Guatemala | TRADE UNIONS | HR

With Carlos Luch

White flags signaling hunger

Illustration: Allan McDonald | Rel UITA

-The pandemic is exacerbating hunger, which is a structural problem in Guatemala…
-The quarantine is primarily affecting workers in the informal economy, who in Guatemala account for 60 percent of the total workforce, that is, the majority of the working population. And the pandemic is wreaking havoc among them.

With the pandemic, hunger has become more evident, but it has long been pervasive among Guatemala’s lower-income sectors. The problem has now become so bad that some homes are hanging a white flag out their windows to signal that they no longer have anything to eat.

We will have to learn to live with the pandemic, but hunger is not something you can live with. And hunger did not originate with the pandemic; it was caused by the policies implemented in the country by a string of governments that have only catered to the interests of those who put them in power: the capital-owners who run the economy.

-And out of a sense of solidarity, Stecsa is helping these families?
-That’s what we’re trying to do. Around the factory there are many people who we’ve known for years, who live mostly on the money they make from selling food to the company’s workers. Our priority has been to help these people get by.

We’re also thinking of a long-term effort, because this is not going to last just a few weeks or a couple of months. We’ll have to supply food on a more permanent basis to some of the families that need it most.

And we’re also seeing how we can help other people who have health issues and are unable to work.

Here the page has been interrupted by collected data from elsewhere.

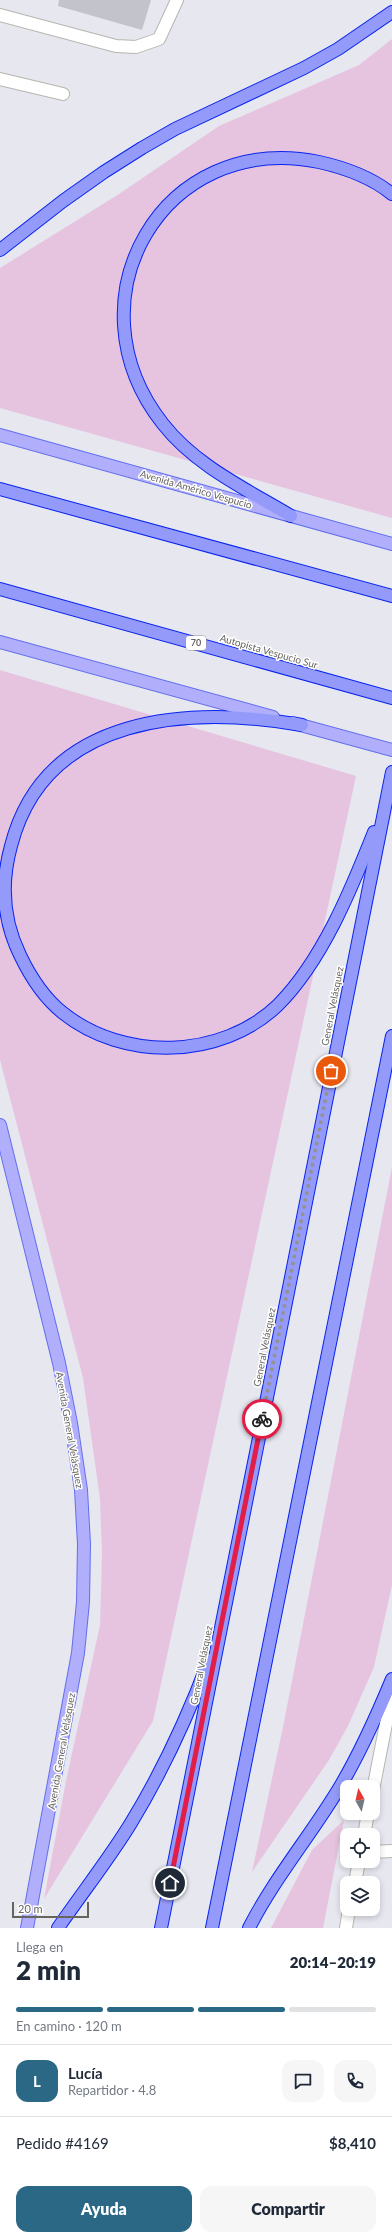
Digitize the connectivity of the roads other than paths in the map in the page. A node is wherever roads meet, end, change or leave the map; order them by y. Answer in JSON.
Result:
{"nodes":[{"id":1,"x":177,"y":0,"type":"edge"},
{"id":2,"x":392,"y":12,"type":"edge"},
{"id":3,"x":0,"y":15,"type":"edge"},
{"id":4,"x":0,"y":79,"type":"edge"},
{"id":5,"x":63,"y":94,"type":"dead end"},
{"id":6,"x":392,"y":194,"type":"edge"},
{"id":7,"x":0,"y":250,"type":"edge"},
{"id":8,"x":0,"y":435,"type":"edge"},
{"id":9,"x":0,"y":489,"type":"edge"},
{"id":10,"x":291,"y":516,"type":"junction"},
{"id":11,"x":392,"y":544,"type":"edge"},
{"id":12,"x":0,"y":589,"type":"edge"},
{"id":13,"x":392,"y":596,"type":"edge"},
{"id":14,"x":0,"y":642,"type":"edge"},
{"id":15,"x":392,"y":698,"type":"edge"},
{"id":16,"x":302,"y":725,"type":"junction"},
{"id":17,"x":392,"y":750,"type":"edge"},
{"id":18,"x":392,"y":772,"type":"edge"},
{"id":19,"x":388,"y":792,"type":"junction"},
{"id":20,"x":392,"y":1036,"type":"edge"},
{"id":21,"x":0,"y":1125,"type":"edge"},
{"id":22,"x":221,"y":1628,"type":"junction"},
{"id":23,"x":392,"y":1678,"type":"edge"},
{"id":24,"x":392,"y":1693,"type":"edge"},
{"id":25,"x":375,"y":1780,"type":"edge"},
{"id":26,"x":392,"y":1851,"type":"edge"},
{"id":27,"x":380,"y":1852,"type":"edge"},
{"id":28,"x":348,"y":1916,"type":"edge"},
{"id":29,"x":27,"y":1928,"type":"edge"},
{"id":30,"x":58,"y":1928,"type":"edge"},
{"id":31,"x":161,"y":1928,"type":"edge"},
{"id":32,"x":212,"y":1928,"type":"edge"},
{"id":33,"x":249,"y":1928,"type":"edge"},
{"id":34,"x":346,"y":1928,"type":"edge"}],
"edges":[{"from":1,"to":3,"type":"street"},
{"from":2,"to":7,"type":"highway"},
{"from":4,"to":5,"type":"street"},
{"from":6,"to":10,"type":"highway"},
{"from":8,"to":10,"type":"main road","name":"Avenida Américo Vespucio"},
{"from":9,"to":13,"type":"highway"},
{"from":10,"to":11,"type":"main road","name":"Avenida Américo Vespucio"},
{"from":12,"to":15,"type":"highway","name":"Autopista Vespucio Sur","number":"70"},
{"from":14,"to":16,"type":"main road"},
{"from":16,"to":17,"type":"main road"},
{"from":16,"to":19,"type":"highway"},
{"from":18,"to":19,"type":"highway","name":"General Velásquez"},
{"from":19,"to":22,"type":"highway","name":"General Velásquez"},
{"from":20,"to":32,"type":"highway"},
{"from":21,"to":29,"type":"main road","name":"Avenida General Velásquez"},
{"from":22,"to":30,"type":"highway"},
{"from":22,"to":31,"type":"highway","name":"General Velásquez"},
{"from":23,"to":33,"type":"highway"},
{"from":24,"to":25,"type":"street"},
{"from":26,"to":27,"type":"street"},
{"from":28,"to":34,"type":"street"}]}
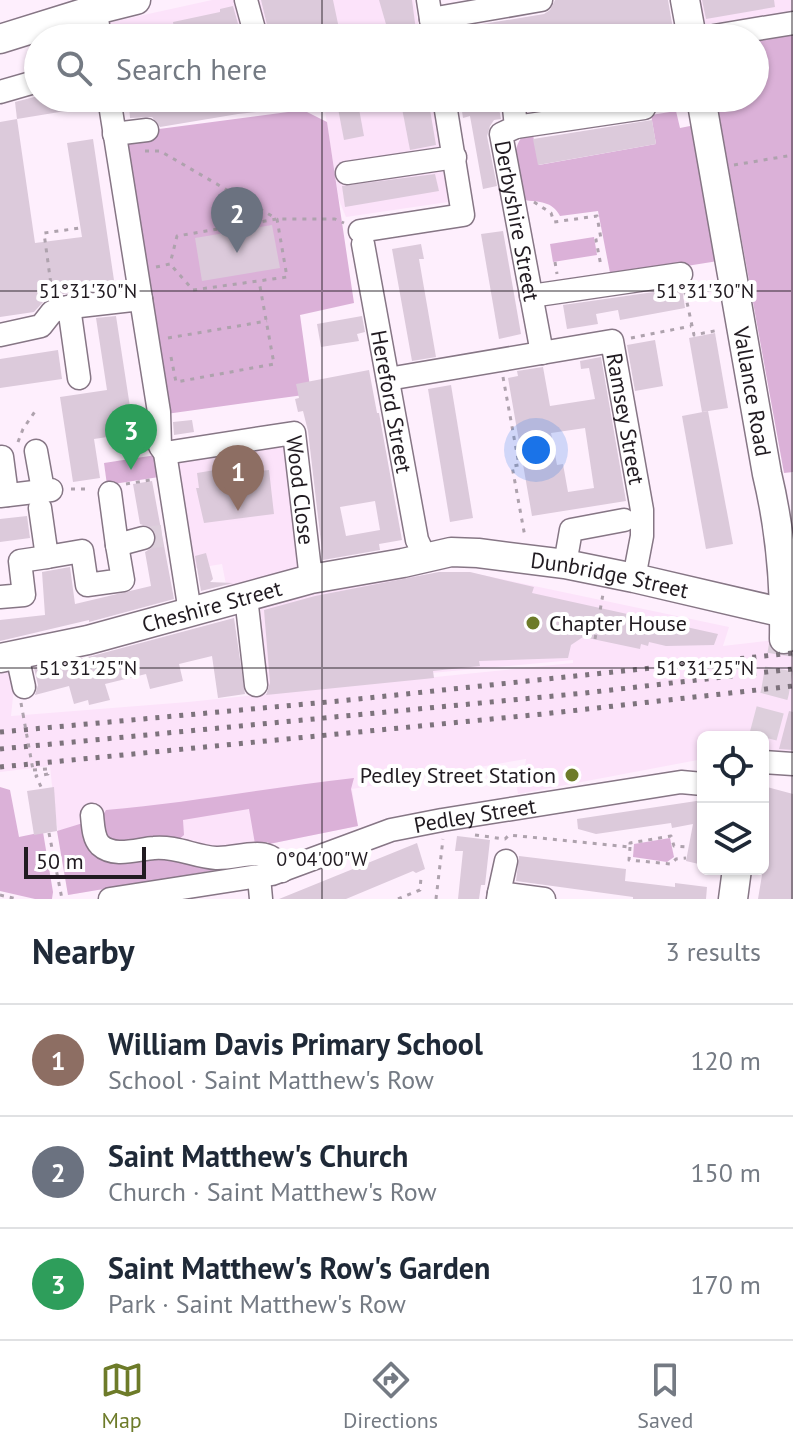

But we can only do so much.

-I imagine this must cause you a lot of anguish. You must feel outraged seeing those white flags.
-Of course. And much unease. However, a great number of people in the country have responded with solidarity to make up for the absence of the state. That may be the one positive thing that’s come out of all this.

-How does that popular saying go? “Only the people can save the people”?
-Guatemala is a country that has lived through many tragic events, including 36 years of civil war, but it has always survived because the people have found ways to organize.

We believe that this will not be the exception: the people, not the government, will eventually find a way out of this situation.